Викки приходила на занятия заплаканной и болезненно бледной, я думала, что это проблемы со здоровьем, возможно, аллергия, но организованная мною медицинская проверка с хорошо квалифицированным специалистом, ничего страшного и опасного в её организме не обнаружила. От этого мне стало ещё тревожнее, но из-за чувства такта и должного профессионализма в исполнении своих обязанностей, я не проводила никаких бесед. Это маленький, пятилетний ребёнок, из обеспеченной и, как сказано в анкете, полной семьи, наверняка, не знающий никаких проблем, возможно, просто капризничает? Но на требовательную и наглую девочку она не похожа, что вполне могло быть объяснимо в силу её возраста. Всего пять лет, а зажата и страх, какой-то неуловимый страх в светло-карих глазах, способных перевернуть душу, когда в них смотришь… Только по прошествии ещё двух недель, я увидела, узрела и ужаснулась причине её страданий. Это были побои. Маленькую, хрупкую девочку с тусклыми от слёз глазами, избивали, возможно, всё то время, пока я боялась с ней заговорить… и синяк, крупный синяк на предплечье, появившийся только сейчас, полностью сорвал «запрет на душевный разговор» с моей старательной и прилежной ученицей, смышленой и организованной не по годам.
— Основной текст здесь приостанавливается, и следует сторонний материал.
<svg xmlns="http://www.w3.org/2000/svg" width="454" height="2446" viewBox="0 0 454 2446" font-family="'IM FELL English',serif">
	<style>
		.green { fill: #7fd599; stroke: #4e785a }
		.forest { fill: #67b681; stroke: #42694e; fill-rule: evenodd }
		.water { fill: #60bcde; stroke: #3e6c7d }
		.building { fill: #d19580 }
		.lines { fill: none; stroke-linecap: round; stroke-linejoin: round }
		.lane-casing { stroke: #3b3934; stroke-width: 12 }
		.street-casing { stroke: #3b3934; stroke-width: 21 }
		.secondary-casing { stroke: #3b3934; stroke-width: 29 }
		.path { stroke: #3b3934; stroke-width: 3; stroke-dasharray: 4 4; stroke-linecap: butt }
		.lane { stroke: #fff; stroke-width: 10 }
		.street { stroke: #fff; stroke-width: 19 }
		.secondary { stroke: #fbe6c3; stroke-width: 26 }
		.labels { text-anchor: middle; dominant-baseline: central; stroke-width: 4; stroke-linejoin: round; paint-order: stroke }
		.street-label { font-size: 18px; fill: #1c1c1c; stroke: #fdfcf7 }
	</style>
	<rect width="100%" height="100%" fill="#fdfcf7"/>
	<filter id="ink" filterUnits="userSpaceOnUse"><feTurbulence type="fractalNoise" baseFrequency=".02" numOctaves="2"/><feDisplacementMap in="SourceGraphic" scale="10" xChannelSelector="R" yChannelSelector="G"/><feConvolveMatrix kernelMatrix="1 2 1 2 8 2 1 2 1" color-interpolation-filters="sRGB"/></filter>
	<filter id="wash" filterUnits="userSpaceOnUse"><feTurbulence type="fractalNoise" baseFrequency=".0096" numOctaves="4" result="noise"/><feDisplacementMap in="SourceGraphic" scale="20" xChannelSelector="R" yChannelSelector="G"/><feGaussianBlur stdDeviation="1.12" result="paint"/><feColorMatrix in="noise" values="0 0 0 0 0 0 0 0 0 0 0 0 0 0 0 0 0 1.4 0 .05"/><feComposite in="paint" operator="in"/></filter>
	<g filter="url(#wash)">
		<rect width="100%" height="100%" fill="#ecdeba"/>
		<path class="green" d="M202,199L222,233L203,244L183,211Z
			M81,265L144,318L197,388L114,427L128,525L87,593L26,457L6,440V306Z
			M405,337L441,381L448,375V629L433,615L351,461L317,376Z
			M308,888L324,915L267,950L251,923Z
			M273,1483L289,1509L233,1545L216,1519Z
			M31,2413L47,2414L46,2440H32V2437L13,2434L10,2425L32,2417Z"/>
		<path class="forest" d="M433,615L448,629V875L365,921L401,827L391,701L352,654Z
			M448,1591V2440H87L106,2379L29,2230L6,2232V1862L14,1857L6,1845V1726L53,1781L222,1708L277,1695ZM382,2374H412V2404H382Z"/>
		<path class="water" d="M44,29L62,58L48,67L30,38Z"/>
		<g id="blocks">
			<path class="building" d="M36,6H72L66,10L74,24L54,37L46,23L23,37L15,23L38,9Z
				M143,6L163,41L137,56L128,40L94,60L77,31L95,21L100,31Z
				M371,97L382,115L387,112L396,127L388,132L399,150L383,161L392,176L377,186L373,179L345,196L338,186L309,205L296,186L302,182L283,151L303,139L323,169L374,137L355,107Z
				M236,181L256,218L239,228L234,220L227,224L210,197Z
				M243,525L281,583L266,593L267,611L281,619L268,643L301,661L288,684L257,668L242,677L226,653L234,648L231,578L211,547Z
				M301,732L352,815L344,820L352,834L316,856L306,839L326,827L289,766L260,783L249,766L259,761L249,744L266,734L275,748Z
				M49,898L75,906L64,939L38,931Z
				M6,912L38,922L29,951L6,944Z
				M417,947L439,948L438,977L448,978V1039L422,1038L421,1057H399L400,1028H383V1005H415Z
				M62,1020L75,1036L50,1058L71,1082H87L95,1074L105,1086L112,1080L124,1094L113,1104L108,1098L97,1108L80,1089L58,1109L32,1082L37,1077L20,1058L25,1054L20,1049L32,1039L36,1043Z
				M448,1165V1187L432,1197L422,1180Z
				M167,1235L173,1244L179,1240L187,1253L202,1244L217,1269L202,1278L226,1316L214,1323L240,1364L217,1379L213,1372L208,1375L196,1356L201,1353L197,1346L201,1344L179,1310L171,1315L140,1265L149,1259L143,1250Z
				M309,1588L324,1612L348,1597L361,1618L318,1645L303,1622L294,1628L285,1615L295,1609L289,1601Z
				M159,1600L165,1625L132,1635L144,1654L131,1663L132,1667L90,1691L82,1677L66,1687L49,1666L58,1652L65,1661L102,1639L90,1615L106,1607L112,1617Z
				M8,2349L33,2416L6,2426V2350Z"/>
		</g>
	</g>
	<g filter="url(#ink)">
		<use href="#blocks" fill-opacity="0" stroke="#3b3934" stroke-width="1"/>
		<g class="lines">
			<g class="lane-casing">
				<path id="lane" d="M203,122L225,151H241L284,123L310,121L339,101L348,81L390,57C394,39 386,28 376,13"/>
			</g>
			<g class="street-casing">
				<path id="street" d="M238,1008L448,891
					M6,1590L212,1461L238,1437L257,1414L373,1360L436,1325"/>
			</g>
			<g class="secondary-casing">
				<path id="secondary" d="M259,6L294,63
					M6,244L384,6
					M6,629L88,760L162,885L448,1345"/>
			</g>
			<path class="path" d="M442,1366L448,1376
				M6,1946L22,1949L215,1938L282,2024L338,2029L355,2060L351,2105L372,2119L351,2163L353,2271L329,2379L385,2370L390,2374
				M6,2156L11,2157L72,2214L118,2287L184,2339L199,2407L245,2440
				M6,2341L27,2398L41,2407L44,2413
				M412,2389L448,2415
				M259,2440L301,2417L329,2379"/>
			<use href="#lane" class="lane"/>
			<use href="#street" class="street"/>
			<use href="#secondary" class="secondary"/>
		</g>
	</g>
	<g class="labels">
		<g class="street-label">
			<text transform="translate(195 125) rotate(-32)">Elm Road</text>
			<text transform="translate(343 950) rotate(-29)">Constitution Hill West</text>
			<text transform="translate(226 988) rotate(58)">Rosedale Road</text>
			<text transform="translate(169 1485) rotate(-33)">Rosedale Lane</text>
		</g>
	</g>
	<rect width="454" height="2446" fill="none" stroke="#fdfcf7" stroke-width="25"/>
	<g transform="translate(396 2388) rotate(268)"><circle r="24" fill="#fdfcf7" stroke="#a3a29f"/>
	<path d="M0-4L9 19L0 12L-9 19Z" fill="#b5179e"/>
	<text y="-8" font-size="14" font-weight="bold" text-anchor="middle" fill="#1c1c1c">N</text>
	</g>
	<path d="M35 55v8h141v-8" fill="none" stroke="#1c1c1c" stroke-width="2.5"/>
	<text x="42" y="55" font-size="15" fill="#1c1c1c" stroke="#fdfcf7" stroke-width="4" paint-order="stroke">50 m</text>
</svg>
Я увидела этот дефект на её коже, когда она снимала жакет, перед занятиями у станка. Я сидела за своим столом в зеркальном зале с блестящим и скользким паркетом, удобным для занятий, на котором малышки в пуантах катались, как на коньках в свободное время. Я не могла предположить другую причину появления синяка, кроме как удар. На паркете она никогда не каталась, на занятиях делала всё слаженно и отточено, ни к чему, буквально — ни к чему нельзя было придраться. И если бы не такое её каждодневное упадническое состояние в течение целого месяца, я бы и не брала в расчёт, что в её семье есть зверь, способный поднять руку на собственного ребёнка. Но для начала, мне нужно было поговорить с Викки, чтобы попытаться поднять её дух и убедиться в том, что мои печальные предположения верны. Наша беседа двухдневной давности до сих пор у меня в глазах…
— Подойди ко мне, — я сказала это как можно мягче, пытаясь не спугнуть, а как можно больше расположить её к себе.
Викки подошла к моему столу, немного склонив печальную кудрявую голову. Когда она посмотрела на меня, я снова дивилась её чарующему и умному взгляду.
«Такая маленькая, а всё осознание жизни в глазах».
— Да, мисс Уизли? — голос покорен и тонок.
— Ты хочешь говорить сейчас?
— Да, мисс Уизли. — «Она намеренно произносит это „мисс“, чтобы я помнила, каково моё место?», — эта мысль моментально пронеслась в моей голове, а потом, я снова вспомнила, что ей всего пять лет, глубоко выдохнула и продолжила:
— Понимаешь, я волнуюсь и… Я бы хотела знать, почему в последнее время ты так замкнута? Не общаешься с девочками. Заплаканная, расстроенная приходила последние недели на занятия. У тебя что-то случилось?
— Ничего, — испуганные глаза тускло блеснули, она отрицательно закачала головой, — Ничего.
Я взяла её руку в свою.
— А что это? — мой взгляд упал на синяк, выглядывающий из-под рукава гимнастического купальника.